TRT’de
Ramazan programlarının vazgeçilmezi olan bir İftar Duası vardı hani;
çoğumuzun çocukluğuyla özdeşleşen ve işitildiği an derhal an bizi o
güzel çocukluk günlerine götüren. O duada yer alan bir cümleden iki
kelime, çocukluğumun salt kulak aşinalığından ve alelade ezberinden
sıyrılıp, tüm cazibesi ve güzelliği ile dönenip duruyor bir süredir
içimde:
“Allah’ım bizlere yaşama sevinci ver, her güçlüğe karşı dayanma gücü ver.”
İşte bu
cümle içinde yer alan -Yaşama Sevinci- ikilisidir bende bahsi geçen.
Zira farkettim ki; hayatın harala gürelesi içinde kaybolmaya yüz tutan,
-bakmazsam en fazla sıradan bir bağ, bakarsam koca bir dağ- olan nice
güzelliğin bendeki etkisi; tam olarak YAŞAMA SEVİNCİ.
Eğer
debelenirken günlük telaşe içinde, onları fark edip de ayıklamışsam
kalabalıktan, hele bir de ihtimam gösterip o mini minicik ayrıntıların
tozunu, pasını almışsam ve billur gibi gün yüzüne çıkarmış da, gözle
görünür kılmışsam içimde çocuksu ve çok coşkun bir sevinç belirir ve
buna da ancak Yaşama Sevinci denir.
“Bir kez daha anlıyorum ki; benim için ayrıntılardır yaşamı güzel ve coşkun kılan, kaba hatlar değil asla! Ve ayrıntıları sevdiğim için yaşama sevinciyle doluyorum sıklıkla.”
.

### Verilen Veriler
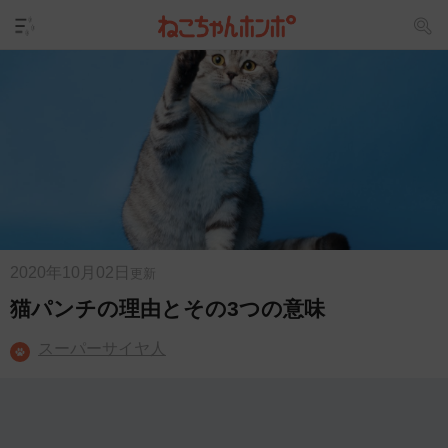
2020年10月02日
更新
猫パンチの理由とその3つの意味
スーパーサイヤ人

### Çalışmanın Amacı
Yaşama sevinci üzerine yazılmış metne göre şu soruları yanıtlayın:
1. Sözü edilen İftar Duası hangi kanalın Ramazan programlarında yer alıyordu?
2. Duadaki cümlede yer alan ve yazarın içinde bir süredir dönüp duran iki kelime hangisidir?
3. Yazara göre yaşamı güzel ve coşkun kılan nedir?

### Sorunun Çözümü
1. TRT
2. Yaşama Sevinci
3. Ayrıntılar; kaba hatlar asla değil.